Monday, August 15, 2011

Guest Post: "My dog, Teddy" By Abraham Lincoln

My first dog was a white fox terrier I picked out of a cardboard box. Somebody held me up so I could see in the box. She was typical of the breed, I suppose, and a good house dog that we kept for many years.

Years later when I was at school, in Greenville, and got off the school bus and went into the house on Fort Jefferson Road I noticed that Betty’s bed was gone. I asked mother where Betty was and she said she had Mr. Petry shoot her. I began to cry and mom said the growth she had on her head was cancer so she had him put her out of her misery. We never took her to a vet so I don’t know how mom made the diagnosis.

For a long time after that I didn’t like my mother one bit and I actually hated Mr. Petry for shooting my dog, Betty.

My second dog was a Beagle-mix I called, “Teddy.” Teddy was a good dog, but unlike Betty, who laid under the kitchen stove, Teddy wanted out and mother would let him out.

On these excursions, Teddy was something of a Romeo and explored the possibilities in our small town. He must have found them aplenty because somebody shot him with a shotgun and he came home, whined to get in the house, and when the door opened he crawled under the stove with Betty.

Mom and I looked at him and his skin was broken in many places and just under the skin were pieces of buckshot. “Somebody shot him!” Mother said. I looked and sure enough, somebody shot Teddy.

As I recall now, mom picked out most of the buckshot and after a few weeks Teddy was good as new and was out and about again. I am sure his friends were glad to see him and no doubt he got to see some of his puppies here and there.

My sister and her husband came one day and talked but I didn’t pay much attention until the conversation got around to taking Teddy away.
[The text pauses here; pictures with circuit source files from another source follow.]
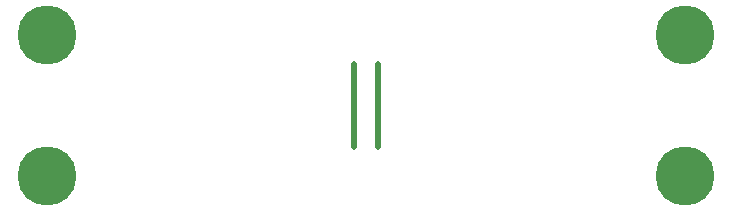
<source format=gbs>
%FSLAX21Y21*%
%MOMM*%
%ADD10C,5*%
%ADD11C,0.5*%
%LPD*%
D10*
X60Y60D03*
Y180D03*
X600D03*
Y60D03*
D11*
X320Y85D02*
G01*
Y155D01*
X340Y85D02*
Y155D01*
M02*

</source>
I started to cry because I love Teddy as much as Betty and Teddy was just getting better and if I coaxed him he would get the ball for me.

My sister and my mother assured me that they would take Teddy to a farmer who wanted a good dog and nobody on the farm would be shooting at him. I asked where the farm was because I would want to visit Teddy from time to time. They told me it was in Michigan.
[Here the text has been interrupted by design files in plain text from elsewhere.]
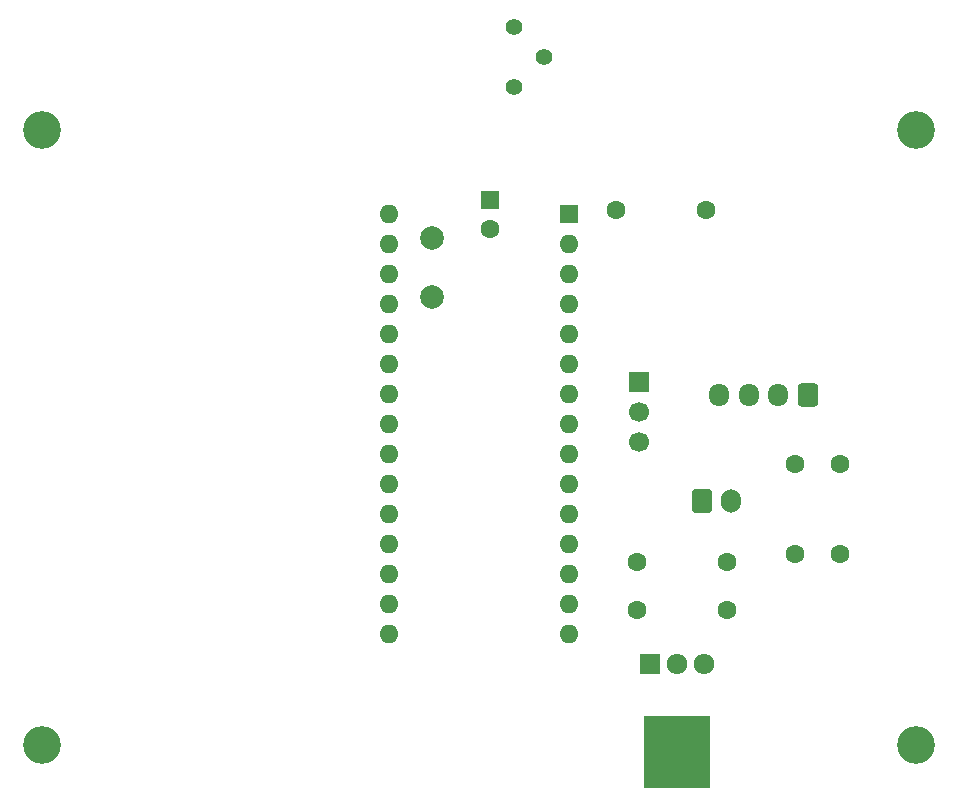
<source format=gbs>
G04 #@! TF.GenerationSoftware,KiCad,Pcbnew,9.0.6-9.0.6~ubuntu22.04.1*
G04 #@! TF.CreationDate,2025-11-27T17:33:19+09:00*
G04 #@! TF.ProjectId,LineSensor,4c696e65-5365-46e7-936f-722e6b696361,rev?*
G04 #@! TF.SameCoordinates,Original*
G04 #@! TF.FileFunction,Soldermask,Bot*
G04 #@! TF.FilePolarity,Negative*
%FSLAX46Y46*%
G04 Gerber Fmt 4.6, Leading zero omitted, Abs format (unit mm)*
G04 Created by KiCad (PCBNEW 9.0.6-9.0.6~ubuntu22.04.1) date 2025-11-27 17:33:19*
%MOMM*%
%LPD*%
G01*
G04 APERTURE LIST*
G04 Aperture macros list*
%AMRoundRect*
0 Rectangle with rounded corners*
0 $1 Rounding radius*
0 $2 $3 $4 $5 $6 $7 $8 $9 X,Y pos of 4 corners*
0 Add a 4 corners polygon primitive as box body*
4,1,4,$2,$3,$4,$5,$6,$7,$8,$9,$2,$3,0*
0 Add four circle primitives for the rounded corners*
1,1,$1+$1,$2,$3*
1,1,$1+$1,$4,$5*
1,1,$1+$1,$6,$7*
1,1,$1+$1,$8,$9*
0 Add four rect primitives between the rounded corners*
20,1,$1+$1,$2,$3,$4,$5,0*
20,1,$1+$1,$4,$5,$6,$7,0*
20,1,$1+$1,$6,$7,$8,$9,0*
20,1,$1+$1,$8,$9,$2,$3,0*%
G04 Aperture macros list end*
%ADD10C,3.200000*%
%ADD11R,1.700000X1.700000*%
%ADD12C,1.700000*%
%ADD13C,1.600000*%
%ADD14RoundRect,0.250000X-0.550000X0.550000X-0.550000X-0.550000X0.550000X-0.550000X0.550000X0.550000X0*%
%ADD15RoundRect,0.250000X-0.600000X-0.750000X0.600000X-0.750000X0.600000X0.750000X-0.600000X0.750000X0*%
%ADD16O,1.700000X2.000000*%
%ADD17RoundRect,0.250000X0.600000X0.725000X-0.600000X0.725000X-0.600000X-0.725000X0.600000X-0.725000X0*%
%ADD18O,1.700000X1.950000*%
%ADD19R,1.600000X1.600000*%
%ADD20O,1.600000X1.600000*%
%ADD21C,1.400000*%
%ADD22C,2.000000*%
%ADD23R,1.717500X1.800000*%
%ADD24O,1.717500X1.800000*%
%ADD25R,5.700000X6.200000*%
G04 APERTURE END LIST*
D10*
G04 #@! TO.C,H1*
X187000000Y-126000000D03*
G04 #@! TD*
G04 #@! TO.C,H4*
X187000000Y-74000000D03*
G04 #@! TD*
G04 #@! TO.C,H2*
X113000000Y-126000000D03*
G04 #@! TD*
G04 #@! TO.C,H3*
X113000000Y-74000000D03*
G04 #@! TD*
D11*
G04 #@! TO.C,SW2*
X163534000Y-95315000D03*
D12*
X163534000Y-97855000D03*
X163534000Y-100395000D03*
G04 #@! TD*
D13*
G04 #@! TO.C,R84*
X163380000Y-110500000D03*
X171000000Y-110500000D03*
G04 #@! TD*
D14*
G04 #@! TO.C,C2*
X150961000Y-79852000D03*
D13*
X150961000Y-82352000D03*
G04 #@! TD*
D15*
G04 #@! TO.C,J2*
X168900000Y-105400000D03*
D16*
X171400000Y-105400000D03*
G04 #@! TD*
D17*
G04 #@! TO.C,J1*
X177861000Y-96407000D03*
D18*
X175361000Y-96407000D03*
X172861000Y-96407000D03*
X170361000Y-96407000D03*
G04 #@! TD*
D19*
G04 #@! TO.C,A1*
X157610000Y-81109000D03*
D20*
X157610000Y-83649000D03*
X157610000Y-86189000D03*
X157610000Y-88729000D03*
X157610000Y-91269000D03*
X157610000Y-93809000D03*
X157610000Y-96349000D03*
X157610000Y-98889000D03*
X157610000Y-101429000D03*
X157610000Y-103969000D03*
X157610000Y-106509000D03*
X157610000Y-109049000D03*
X157610000Y-111589000D03*
X157610000Y-114129000D03*
X157610000Y-116669000D03*
X142370000Y-116669000D03*
X142370000Y-114129000D03*
X142370000Y-111589000D03*
X142370000Y-109049000D03*
X142370000Y-106509000D03*
X142370000Y-103969000D03*
X142370000Y-101429000D03*
X142370000Y-98889000D03*
X142370000Y-96349000D03*
X142370000Y-93809000D03*
X142370000Y-91269000D03*
X142370000Y-88729000D03*
X142370000Y-86189000D03*
X142370000Y-83649000D03*
X142370000Y-81109000D03*
G04 #@! TD*
D13*
G04 #@! TO.C,R51*
X180593000Y-102230000D03*
X180592999Y-109850000D03*
G04 #@! TD*
D21*
G04 #@! TO.C,RV1*
X153000000Y-65260000D03*
X155540000Y-67800000D03*
X153000000Y-70340000D03*
G04 #@! TD*
D22*
G04 #@! TO.C,C3*
X146081000Y-88082000D03*
X146081000Y-83082000D03*
G04 #@! TD*
D13*
G04 #@! TO.C,R50*
X176750000Y-109820000D03*
X176750000Y-102200000D03*
G04 #@! TD*
G04 #@! TO.C,R49*
X169229000Y-80758000D03*
X161609000Y-80758000D03*
G04 #@! TD*
G04 #@! TO.C,R85*
X171000000Y-114600000D03*
X163380000Y-114600000D03*
G04 #@! TD*
D23*
G04 #@! TO.C,Q17*
X164500000Y-119200000D03*
D24*
X166790000Y-119200000D03*
X169080000Y-119200000D03*
D25*
X166790000Y-126633000D03*
G04 #@! TD*
M02*

</source>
Despite my protests, Teddy was gathered up and hustled out to the car and he looked out the window at me as the car moved off. I looked around, wiped my eyes, patted Betty on the head, and went out in the yard and cried.
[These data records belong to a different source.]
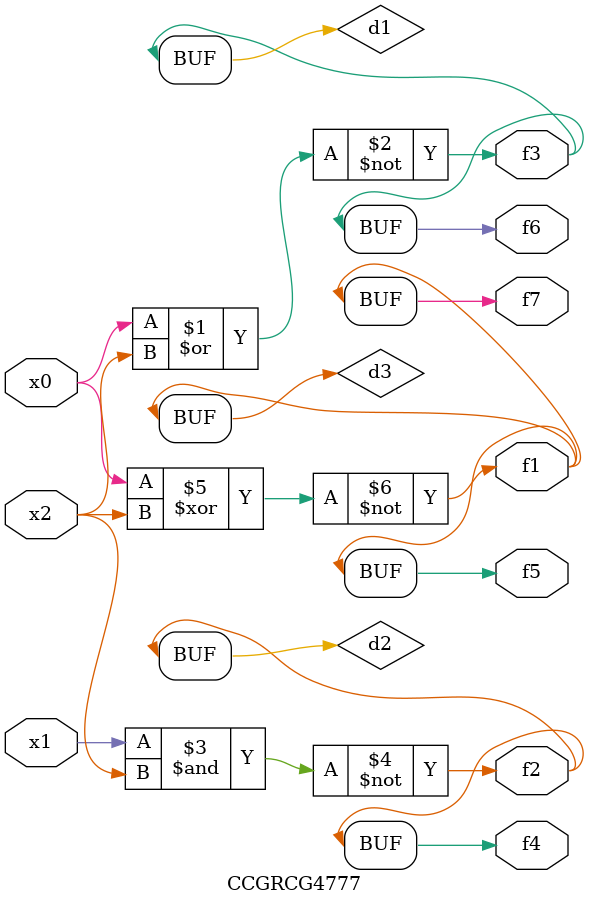
<source format=v>
module CCGRCG4777(
	input x0, x1, x2,
	output f1, f2, f3, f4, f5, f6, f7
);

	wire d1, d2, d3;

	nor (d1, x0, x2);
	nand (d2, x1, x2);
	xnor (d3, x0, x2);
	assign f1 = d3;
	assign f2 = d2;
	assign f3 = d1;
	assign f4 = d2;
	assign f5 = d3;
	assign f6 = d1;
	assign f7 = d3;
endmodule

</source>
I knew Michigan was farther away than Indiana and it would take a long time to get there, drop Teddy off at the farm and drive all the way back. I must have moped around and mom saw me and gave me a nickel and told me to get some candy at the store. The money made me feel better and the idea of getting some cash to buy it was like opening your lunch box at school and finding soda pop in the thermos and not vegetable soup.

Off I skipped to the grocery store. I totally forgot about Teddy for a few minutes. I bought all the candy a nickel would buy in those days.

I saw a couple of friends at the store and we went outside and sat on the curb. Now; unlike when I didn’t have candy, they were “my” friends and listened to me recite my bad luck story about losing Teddy to a farmer in Michigan.

Later, when the last taste of chocolate had disappeared from between my teeth, and my friends had gone, I walked slowly back home.

To my shock, my sister’s car was there and my heart raced because I imagined they had returned and brought Teddy back with them. I raced, barefoot, down the graveled street, and into the house letting the screen door slam behind me.

“Where’s Teddy?” I practically screamed.

My sister said, “We left him at a farm in Michigan.”

Liar – I knew she was telling me a big lie because it takes a long time to drive from Gordon, Ohio to anywhere in Michigan.

“You dumped him, didn’t you?” I yelled with tears flowing down my cheeks. Mom said, “He will find a good home in the county, Abe.”

Just like that, my dog, Teddy, was gone for good.

1 comment:

  1. That was a despicable way to handle that situation. I do not blame you for not liking your mother and hating the dog killer. That should have been your emotional reaction. It is completely normal. Obviously, they were poor and did not got to a vet. That small expenditure of money would probably have changed your life.